Start of Block
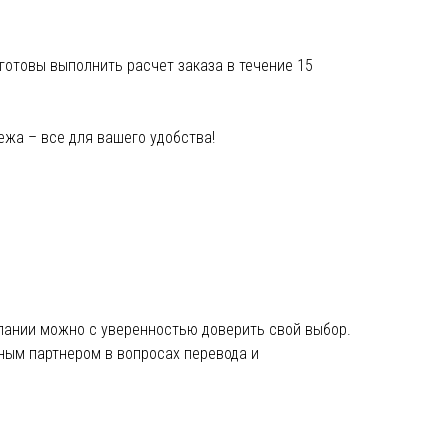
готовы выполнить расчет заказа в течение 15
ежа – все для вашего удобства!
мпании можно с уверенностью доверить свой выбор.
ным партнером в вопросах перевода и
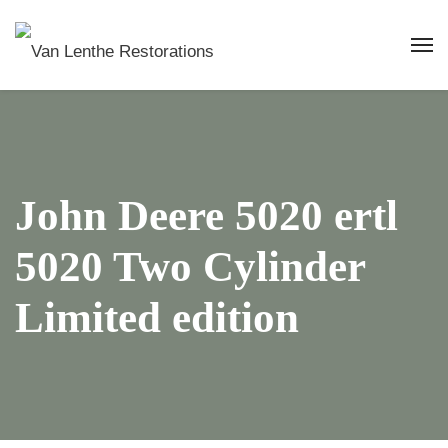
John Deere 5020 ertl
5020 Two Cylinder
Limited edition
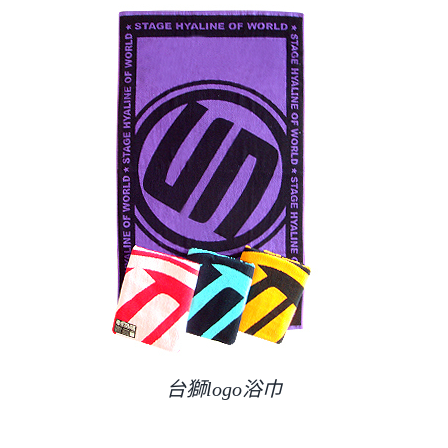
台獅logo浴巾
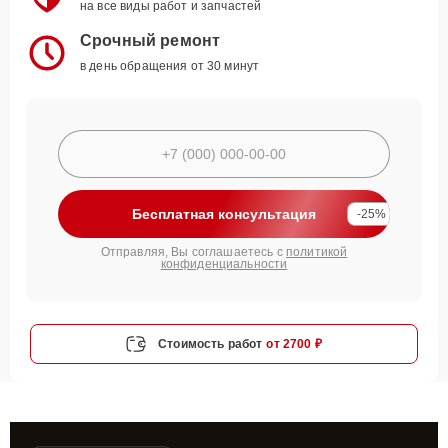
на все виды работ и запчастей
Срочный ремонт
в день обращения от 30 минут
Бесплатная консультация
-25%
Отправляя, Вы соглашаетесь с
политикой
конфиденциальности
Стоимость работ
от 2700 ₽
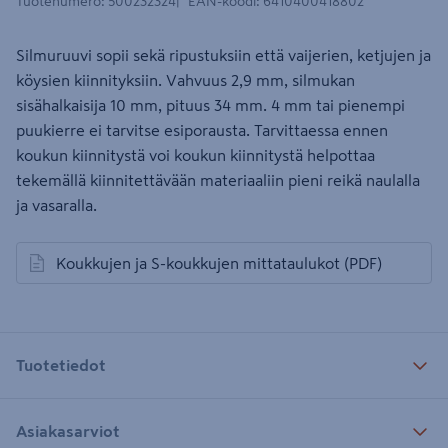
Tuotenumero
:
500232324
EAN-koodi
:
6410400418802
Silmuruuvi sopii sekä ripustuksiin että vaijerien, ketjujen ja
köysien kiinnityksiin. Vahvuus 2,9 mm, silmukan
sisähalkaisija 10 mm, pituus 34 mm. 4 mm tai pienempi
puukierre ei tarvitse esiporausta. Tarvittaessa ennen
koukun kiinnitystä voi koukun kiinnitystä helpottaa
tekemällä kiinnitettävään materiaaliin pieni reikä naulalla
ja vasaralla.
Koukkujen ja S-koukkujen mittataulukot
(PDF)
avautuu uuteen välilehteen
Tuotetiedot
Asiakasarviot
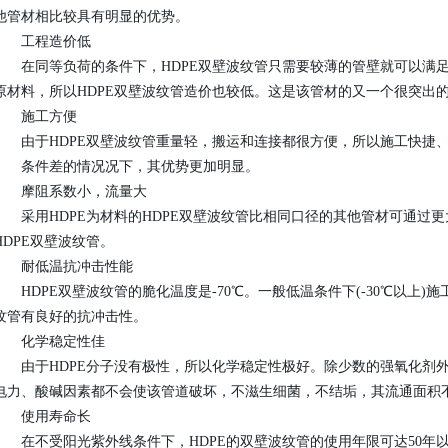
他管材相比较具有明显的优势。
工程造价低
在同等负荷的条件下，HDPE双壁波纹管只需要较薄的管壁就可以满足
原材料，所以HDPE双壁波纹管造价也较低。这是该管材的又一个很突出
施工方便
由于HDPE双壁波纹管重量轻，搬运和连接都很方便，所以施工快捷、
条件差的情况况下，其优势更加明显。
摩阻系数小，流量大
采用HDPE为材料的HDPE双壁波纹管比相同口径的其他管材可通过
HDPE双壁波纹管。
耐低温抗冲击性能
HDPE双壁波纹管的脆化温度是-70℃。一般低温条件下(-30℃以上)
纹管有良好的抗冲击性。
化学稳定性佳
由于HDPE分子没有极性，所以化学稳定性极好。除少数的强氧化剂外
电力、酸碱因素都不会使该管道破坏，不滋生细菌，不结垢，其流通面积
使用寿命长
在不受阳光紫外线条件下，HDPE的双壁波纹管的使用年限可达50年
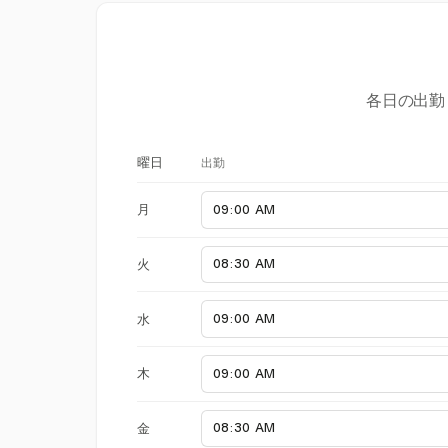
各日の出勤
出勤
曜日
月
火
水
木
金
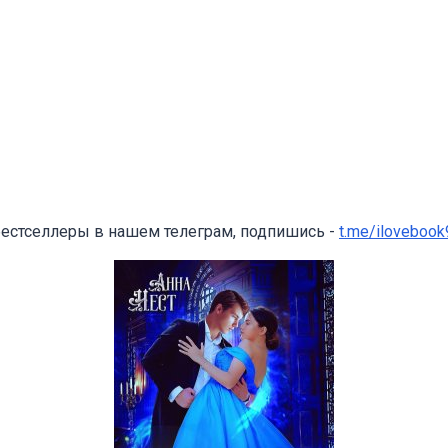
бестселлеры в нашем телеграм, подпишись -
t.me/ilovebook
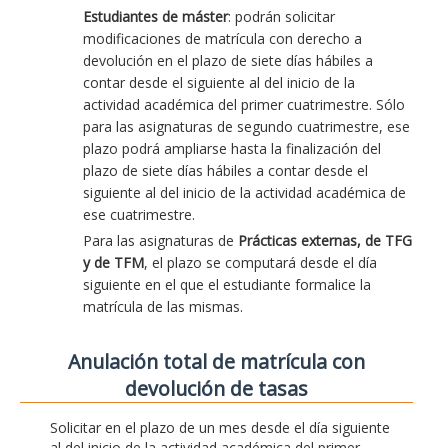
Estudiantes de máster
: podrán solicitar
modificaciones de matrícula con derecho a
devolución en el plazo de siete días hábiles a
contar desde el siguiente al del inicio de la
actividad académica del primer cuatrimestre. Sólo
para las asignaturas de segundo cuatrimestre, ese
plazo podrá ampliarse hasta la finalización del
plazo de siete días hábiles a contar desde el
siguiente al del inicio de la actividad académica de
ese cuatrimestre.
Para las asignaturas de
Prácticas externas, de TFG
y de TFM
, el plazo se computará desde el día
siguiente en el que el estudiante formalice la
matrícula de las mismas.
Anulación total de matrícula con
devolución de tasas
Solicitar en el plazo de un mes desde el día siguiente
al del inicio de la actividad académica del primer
End of Block
Set out every line of text from the records above as one numbered list, skipping blank lines and leaving the pictures out.

1. готовы выполнить расчет заказа в течение 15
2. ежа – все для вашего удобства!
3. мпании можно с уверенностью доверить свой выбор.
4. ным партнером в вопросах перевода и
5. John Deere 5020 ertl
6. 5020 Two Cylinder
7. Limited edition
8. 台獅logo浴巾
9. на все виды работ и запчастей
10. Срочный ремонт
11. в день обращения от 30 минут
12. Бесплатная консультация
13. -25%
14. Отправляя, Вы соглашаетесь с
15. политикой
16. конфиденциальности
17. Стоимость работ
18. от 2700 ₽
19. Tuotenumero
20. :
21. 500232324
22. EAN-koodi
23. :
24. 6410400418802
25. Silmuruuvi sopii sekä ripustuksiin että vaijerien, ketjujen ja
26. köysien kiinnityksiin. Vahvuus 2,9 mm, silmukan
27. sisähalkaisija 10 mm, pituus 34 mm. 4 mm tai pienempi
28. puukierre ei tarvitse esiporausta. Tarvittaessa ennen
29. koukun kiinnitystä voi koukun kiinnitystä helpottaa
30. tekemällä kiinnitettävään materiaaliin pieni reikä naulalla
31. ja vasaralla.
32. Koukkujen ja S-koukkujen mittataulukot
33. (PDF)
34. avautuu uuteen välilehteen
35. Tuotetiedot
36. Asiakasarviot
37. 他管材相比较具有明显的优势。
38. 工程造价低
39. 在同等负荷的条件下，HDPE双壁波纹管只需要较薄的管壁就可以满足
40. 原材料，所以HDPE双壁波纹管造价也较低。这是该管材的又一个很突出
41. 施工方便
42. 由于HDPE双壁波纹管重量轻，搬运和连接都很方便，所以施工快捷、
43. 条件差的情况况下，其优势更加明显。
44. 摩阻系数小，流量大
45. 采用HDPE为材料的HDPE双壁波纹管比相同口径的其他管材可通过
46. HDPE双壁波纹管。
47. 耐低温抗冲击性能
48. HDPE双壁波纹管的脆化温度是-70℃。一般低温条件下(-30℃以上)
49. 纹管有良好的抗冲击性。
50. 化学稳定性佳
51. 由于HDPE分子没有极性，所以化学稳定性极好。除少数的强氧化剂外
52. 电力、酸碱因素都不会使该管道破坏，不滋生细菌，不结垢，其流通面积
53. 使用寿命长
54. 在不受阳光紫外线条件下，HDPE的双壁波纹管的使用年限可达50年
55. 各日の出勤
56. 出勤
57. 曜日
58. 月
59. 火
60. 水
61. 木
62. 金
63. бестселлеры в нашем телеграм, подпишись -
64. t.me/ilovebook
65. Estudiantes de máster
66. : podrán solicitar
67. modificaciones de matrícula con derecho a
68. devolución en el plazo de siete días hábiles a
69. contar desde el siguiente al del inicio de la
70. actividad académica del primer cuatrimestre. Sólo
71. para las asignaturas de segundo cuatrimestre, ese
72. plazo podrá ampliarse hasta la finalización del
73. plazo de siete días hábiles a contar desde el
74. siguiente al del inicio de la actividad académica de
75. ese cuatrimestre.
76. Para las asignaturas de
77. Prácticas externas, de TFG
78. y de TFM
79. , el plazo se computará desde el día
80. siguiente en el que el estudiante formalice la
81. matrícula de las mismas.
82. Anulación total de matrícula con
83. devolución de tasas
84. Solicitar en el plazo de un mes desde el día siguiente
85. al del inicio de la actividad académica del primer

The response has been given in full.